Measurement reading data:

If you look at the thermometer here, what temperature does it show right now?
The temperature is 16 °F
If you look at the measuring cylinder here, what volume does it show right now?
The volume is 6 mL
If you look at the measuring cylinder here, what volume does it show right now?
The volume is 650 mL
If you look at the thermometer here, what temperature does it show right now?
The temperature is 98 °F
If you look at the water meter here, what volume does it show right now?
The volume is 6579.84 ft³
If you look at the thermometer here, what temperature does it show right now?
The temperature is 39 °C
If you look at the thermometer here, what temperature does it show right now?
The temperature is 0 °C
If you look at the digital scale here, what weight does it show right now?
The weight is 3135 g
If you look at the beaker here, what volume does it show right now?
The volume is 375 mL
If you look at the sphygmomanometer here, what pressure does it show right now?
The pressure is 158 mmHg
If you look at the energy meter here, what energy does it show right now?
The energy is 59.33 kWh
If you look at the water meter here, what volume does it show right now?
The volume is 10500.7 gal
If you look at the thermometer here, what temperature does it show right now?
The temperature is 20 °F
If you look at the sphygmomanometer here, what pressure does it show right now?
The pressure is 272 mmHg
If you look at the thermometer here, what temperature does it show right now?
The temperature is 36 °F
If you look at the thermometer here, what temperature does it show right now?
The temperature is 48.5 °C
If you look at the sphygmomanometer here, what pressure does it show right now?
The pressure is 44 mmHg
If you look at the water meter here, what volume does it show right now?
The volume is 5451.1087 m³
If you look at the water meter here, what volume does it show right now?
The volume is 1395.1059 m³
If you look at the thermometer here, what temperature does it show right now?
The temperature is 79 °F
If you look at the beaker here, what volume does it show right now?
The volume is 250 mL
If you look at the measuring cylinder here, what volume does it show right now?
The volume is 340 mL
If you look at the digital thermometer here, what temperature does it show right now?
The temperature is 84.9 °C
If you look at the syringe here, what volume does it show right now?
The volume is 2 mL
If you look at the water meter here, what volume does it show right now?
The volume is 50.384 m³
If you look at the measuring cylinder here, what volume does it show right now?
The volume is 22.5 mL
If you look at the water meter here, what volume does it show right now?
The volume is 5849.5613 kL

Problem requirements: Collect every row above that contains the string "mmHg", and copy each one in full.

Result of the task:
The pressure is 158 mmHg
The pressure is 272 mmHg
The pressure is 44 mmHg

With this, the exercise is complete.